- [Source information]
────────────────────────────────────────
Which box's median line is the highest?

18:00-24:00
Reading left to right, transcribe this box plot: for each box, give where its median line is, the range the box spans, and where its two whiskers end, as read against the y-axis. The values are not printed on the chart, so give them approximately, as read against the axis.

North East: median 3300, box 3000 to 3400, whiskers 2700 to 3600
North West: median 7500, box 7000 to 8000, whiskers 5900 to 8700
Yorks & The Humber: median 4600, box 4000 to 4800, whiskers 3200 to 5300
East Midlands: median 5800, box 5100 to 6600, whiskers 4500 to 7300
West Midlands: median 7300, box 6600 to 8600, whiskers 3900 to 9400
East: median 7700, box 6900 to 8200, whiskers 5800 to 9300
────────────────────────────────────────
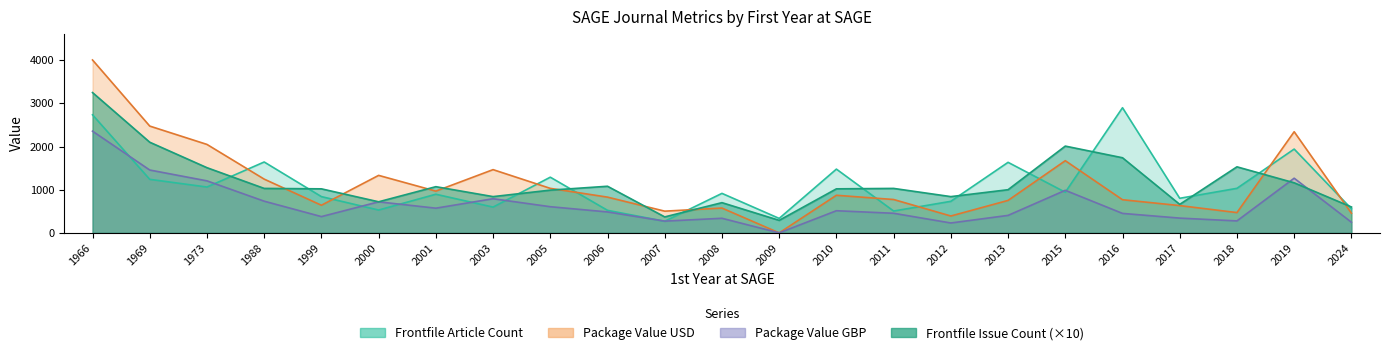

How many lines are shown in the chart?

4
────────────────────────────────────────
- [What is needed] Transcribe the lines above exactly, starting with the line that contains "Which box's median line is the highest?" and going on through the line that contains "Reading left to", both included, and nothing else.

- [Exercise solution]
Which box's median line is the highest?

18:00-24:00
Reading left to right, transcribe this box plot: for each box, give where its median line is, the range the box spans, and where its two whiskers end, as read against the y-axis. The values are not printed on the chart, so give them approximately, as read against the axis.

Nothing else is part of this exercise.